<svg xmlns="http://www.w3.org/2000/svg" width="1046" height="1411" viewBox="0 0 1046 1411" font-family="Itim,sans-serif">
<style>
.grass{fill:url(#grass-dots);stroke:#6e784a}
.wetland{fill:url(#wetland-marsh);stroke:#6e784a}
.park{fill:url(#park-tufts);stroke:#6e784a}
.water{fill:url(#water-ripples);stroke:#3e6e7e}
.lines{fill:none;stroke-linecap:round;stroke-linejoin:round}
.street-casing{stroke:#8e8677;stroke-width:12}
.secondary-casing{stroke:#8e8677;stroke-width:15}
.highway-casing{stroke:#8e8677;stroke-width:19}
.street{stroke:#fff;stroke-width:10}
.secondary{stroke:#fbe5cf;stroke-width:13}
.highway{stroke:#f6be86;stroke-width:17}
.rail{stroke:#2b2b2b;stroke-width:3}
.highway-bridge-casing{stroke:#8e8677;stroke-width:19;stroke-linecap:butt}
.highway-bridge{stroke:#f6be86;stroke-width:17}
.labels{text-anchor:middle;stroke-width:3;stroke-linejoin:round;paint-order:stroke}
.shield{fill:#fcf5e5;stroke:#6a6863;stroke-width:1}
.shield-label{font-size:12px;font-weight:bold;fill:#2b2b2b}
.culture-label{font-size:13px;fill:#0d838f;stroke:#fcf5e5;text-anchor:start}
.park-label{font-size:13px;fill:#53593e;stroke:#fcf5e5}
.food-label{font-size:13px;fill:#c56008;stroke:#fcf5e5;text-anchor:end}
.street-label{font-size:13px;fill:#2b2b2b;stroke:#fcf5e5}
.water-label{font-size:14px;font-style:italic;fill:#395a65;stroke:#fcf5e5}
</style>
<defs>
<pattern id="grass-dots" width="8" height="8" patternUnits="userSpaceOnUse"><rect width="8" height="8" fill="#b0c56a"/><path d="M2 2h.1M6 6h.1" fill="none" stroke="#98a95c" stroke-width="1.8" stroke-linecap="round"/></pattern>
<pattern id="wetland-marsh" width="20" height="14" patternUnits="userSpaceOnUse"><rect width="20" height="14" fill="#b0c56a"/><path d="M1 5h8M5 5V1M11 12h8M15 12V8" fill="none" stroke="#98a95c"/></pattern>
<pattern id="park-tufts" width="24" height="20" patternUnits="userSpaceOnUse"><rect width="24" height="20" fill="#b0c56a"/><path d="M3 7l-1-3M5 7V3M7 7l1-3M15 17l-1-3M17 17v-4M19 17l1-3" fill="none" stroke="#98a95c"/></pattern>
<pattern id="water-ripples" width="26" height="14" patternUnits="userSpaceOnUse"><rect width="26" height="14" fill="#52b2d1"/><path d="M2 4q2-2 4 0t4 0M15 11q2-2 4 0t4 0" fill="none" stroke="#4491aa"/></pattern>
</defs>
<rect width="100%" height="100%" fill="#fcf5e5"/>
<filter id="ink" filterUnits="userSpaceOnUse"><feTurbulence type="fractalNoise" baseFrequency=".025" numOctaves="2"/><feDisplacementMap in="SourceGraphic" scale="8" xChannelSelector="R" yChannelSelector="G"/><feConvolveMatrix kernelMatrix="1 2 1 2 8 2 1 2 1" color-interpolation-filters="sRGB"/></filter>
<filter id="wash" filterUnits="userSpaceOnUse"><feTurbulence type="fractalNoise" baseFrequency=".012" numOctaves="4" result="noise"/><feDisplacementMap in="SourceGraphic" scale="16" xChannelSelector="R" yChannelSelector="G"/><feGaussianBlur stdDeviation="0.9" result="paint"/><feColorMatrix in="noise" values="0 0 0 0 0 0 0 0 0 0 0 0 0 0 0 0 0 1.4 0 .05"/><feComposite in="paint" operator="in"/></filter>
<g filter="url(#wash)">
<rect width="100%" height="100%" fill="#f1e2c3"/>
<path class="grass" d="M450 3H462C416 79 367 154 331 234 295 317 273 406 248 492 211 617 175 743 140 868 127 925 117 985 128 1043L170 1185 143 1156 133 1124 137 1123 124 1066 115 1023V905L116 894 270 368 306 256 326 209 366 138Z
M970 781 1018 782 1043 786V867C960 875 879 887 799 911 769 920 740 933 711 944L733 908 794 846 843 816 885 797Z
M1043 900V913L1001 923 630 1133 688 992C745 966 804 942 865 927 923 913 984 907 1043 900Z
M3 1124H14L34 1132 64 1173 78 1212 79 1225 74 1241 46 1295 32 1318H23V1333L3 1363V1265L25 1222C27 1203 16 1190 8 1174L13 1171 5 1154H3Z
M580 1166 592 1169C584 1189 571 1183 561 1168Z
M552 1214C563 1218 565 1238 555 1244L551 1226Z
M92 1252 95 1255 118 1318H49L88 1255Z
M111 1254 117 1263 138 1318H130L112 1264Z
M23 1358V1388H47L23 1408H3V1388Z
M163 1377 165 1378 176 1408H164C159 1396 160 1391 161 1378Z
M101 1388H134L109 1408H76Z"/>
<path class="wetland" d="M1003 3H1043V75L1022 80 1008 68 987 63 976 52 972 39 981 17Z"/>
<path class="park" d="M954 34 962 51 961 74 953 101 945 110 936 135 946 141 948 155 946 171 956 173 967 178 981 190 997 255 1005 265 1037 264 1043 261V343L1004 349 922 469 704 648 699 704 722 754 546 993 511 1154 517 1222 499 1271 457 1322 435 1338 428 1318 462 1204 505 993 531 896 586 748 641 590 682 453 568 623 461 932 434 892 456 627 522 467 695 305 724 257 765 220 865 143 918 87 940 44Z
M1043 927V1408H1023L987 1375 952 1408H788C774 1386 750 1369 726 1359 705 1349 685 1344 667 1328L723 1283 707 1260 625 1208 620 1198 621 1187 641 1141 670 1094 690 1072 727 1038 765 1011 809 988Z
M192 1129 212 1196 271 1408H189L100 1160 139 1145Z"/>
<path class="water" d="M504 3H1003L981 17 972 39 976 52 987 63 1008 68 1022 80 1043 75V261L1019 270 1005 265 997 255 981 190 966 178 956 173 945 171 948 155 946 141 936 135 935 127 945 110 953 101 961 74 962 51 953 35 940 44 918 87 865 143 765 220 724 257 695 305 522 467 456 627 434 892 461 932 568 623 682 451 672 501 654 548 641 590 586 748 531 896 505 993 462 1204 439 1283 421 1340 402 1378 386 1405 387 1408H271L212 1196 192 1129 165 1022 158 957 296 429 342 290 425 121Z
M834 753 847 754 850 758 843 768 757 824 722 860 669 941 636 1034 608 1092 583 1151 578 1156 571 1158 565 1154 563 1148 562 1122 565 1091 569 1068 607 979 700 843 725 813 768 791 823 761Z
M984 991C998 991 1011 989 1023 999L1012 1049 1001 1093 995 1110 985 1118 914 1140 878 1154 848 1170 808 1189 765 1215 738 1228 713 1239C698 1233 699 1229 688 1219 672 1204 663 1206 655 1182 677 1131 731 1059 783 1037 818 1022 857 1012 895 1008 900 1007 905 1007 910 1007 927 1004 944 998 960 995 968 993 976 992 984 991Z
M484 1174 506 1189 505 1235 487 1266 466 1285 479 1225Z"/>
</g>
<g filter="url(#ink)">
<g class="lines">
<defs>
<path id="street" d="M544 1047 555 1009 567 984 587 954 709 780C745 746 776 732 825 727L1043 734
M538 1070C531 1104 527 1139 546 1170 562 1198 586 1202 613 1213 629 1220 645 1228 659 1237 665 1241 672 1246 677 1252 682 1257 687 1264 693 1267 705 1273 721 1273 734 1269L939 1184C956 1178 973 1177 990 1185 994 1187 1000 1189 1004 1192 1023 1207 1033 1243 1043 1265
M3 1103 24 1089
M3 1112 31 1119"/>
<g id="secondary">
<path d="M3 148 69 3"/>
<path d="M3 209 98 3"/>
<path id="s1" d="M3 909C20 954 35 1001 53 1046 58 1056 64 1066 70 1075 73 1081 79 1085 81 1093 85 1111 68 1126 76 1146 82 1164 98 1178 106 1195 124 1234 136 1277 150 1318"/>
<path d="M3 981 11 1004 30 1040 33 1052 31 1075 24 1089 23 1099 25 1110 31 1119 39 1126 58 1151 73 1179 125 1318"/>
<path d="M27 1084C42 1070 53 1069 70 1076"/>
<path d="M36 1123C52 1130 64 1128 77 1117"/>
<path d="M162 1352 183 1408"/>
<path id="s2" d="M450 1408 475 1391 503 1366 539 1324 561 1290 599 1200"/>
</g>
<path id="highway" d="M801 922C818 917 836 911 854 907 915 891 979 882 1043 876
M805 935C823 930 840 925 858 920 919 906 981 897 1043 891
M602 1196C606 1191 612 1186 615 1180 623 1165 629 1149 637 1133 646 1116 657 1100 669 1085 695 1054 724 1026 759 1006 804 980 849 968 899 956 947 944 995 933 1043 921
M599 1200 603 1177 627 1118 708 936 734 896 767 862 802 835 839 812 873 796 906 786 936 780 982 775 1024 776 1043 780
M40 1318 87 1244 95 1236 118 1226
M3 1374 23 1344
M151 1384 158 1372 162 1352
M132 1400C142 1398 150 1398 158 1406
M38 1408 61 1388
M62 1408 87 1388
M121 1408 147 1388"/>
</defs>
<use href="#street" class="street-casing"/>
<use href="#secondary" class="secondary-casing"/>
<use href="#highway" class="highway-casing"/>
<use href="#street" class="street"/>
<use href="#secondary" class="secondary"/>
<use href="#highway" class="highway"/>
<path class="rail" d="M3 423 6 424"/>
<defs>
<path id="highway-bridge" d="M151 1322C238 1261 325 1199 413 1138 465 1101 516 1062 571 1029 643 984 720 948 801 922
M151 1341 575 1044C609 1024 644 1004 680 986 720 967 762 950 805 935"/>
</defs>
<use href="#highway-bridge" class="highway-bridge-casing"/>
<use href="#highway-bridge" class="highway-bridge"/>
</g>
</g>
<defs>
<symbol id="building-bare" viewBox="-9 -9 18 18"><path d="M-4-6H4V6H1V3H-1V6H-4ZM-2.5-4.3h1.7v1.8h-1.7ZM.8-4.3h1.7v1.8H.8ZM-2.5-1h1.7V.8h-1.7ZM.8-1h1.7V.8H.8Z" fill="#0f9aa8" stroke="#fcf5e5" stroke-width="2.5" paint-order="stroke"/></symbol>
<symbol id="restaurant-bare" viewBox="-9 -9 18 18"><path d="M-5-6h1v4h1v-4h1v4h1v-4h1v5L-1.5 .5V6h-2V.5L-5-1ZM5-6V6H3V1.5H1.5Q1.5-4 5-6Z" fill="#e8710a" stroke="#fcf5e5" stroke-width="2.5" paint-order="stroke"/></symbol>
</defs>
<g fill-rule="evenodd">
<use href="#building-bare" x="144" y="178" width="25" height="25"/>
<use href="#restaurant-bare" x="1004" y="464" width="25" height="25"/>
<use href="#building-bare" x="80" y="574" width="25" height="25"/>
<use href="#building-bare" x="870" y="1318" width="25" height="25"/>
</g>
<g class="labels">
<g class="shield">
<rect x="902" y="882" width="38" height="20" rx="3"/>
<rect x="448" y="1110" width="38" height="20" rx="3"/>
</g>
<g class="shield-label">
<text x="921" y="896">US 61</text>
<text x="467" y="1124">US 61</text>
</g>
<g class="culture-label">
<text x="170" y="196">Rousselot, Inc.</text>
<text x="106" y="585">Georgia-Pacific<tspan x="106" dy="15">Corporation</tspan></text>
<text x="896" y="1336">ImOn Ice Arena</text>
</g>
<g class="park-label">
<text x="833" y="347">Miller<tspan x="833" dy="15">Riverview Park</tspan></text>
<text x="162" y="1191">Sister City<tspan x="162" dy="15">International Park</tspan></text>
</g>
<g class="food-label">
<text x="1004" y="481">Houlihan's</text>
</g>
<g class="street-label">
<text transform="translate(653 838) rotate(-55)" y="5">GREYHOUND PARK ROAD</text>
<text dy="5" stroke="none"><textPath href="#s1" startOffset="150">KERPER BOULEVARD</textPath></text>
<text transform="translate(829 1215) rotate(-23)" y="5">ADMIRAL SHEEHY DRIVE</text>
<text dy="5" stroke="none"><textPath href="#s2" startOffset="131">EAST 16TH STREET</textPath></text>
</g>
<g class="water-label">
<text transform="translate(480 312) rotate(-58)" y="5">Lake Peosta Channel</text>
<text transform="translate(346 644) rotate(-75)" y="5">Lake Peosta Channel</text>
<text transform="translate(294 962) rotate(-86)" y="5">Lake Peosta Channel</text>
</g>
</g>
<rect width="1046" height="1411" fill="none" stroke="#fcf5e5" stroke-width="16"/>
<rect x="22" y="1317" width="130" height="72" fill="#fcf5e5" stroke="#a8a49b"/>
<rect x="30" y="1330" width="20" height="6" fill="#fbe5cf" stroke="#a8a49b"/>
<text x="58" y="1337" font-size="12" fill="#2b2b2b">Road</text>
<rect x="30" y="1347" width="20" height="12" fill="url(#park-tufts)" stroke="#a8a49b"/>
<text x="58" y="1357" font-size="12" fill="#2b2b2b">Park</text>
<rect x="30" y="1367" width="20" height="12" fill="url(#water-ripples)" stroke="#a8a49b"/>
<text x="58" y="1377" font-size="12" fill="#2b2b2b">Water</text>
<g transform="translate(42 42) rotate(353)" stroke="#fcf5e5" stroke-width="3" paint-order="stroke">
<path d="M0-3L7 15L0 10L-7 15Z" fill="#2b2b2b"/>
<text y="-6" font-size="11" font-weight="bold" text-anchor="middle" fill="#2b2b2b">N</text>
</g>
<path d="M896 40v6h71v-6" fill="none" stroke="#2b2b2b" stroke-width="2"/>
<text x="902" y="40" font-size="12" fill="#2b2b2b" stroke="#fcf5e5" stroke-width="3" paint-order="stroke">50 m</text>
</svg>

○ ○ ○

• Required action: From the entries above, copy each line holding "lines".

• Solution for this task:
.lines{fill:none;stroke-linecap:round;stroke-linejoin:round}
<g class="lines">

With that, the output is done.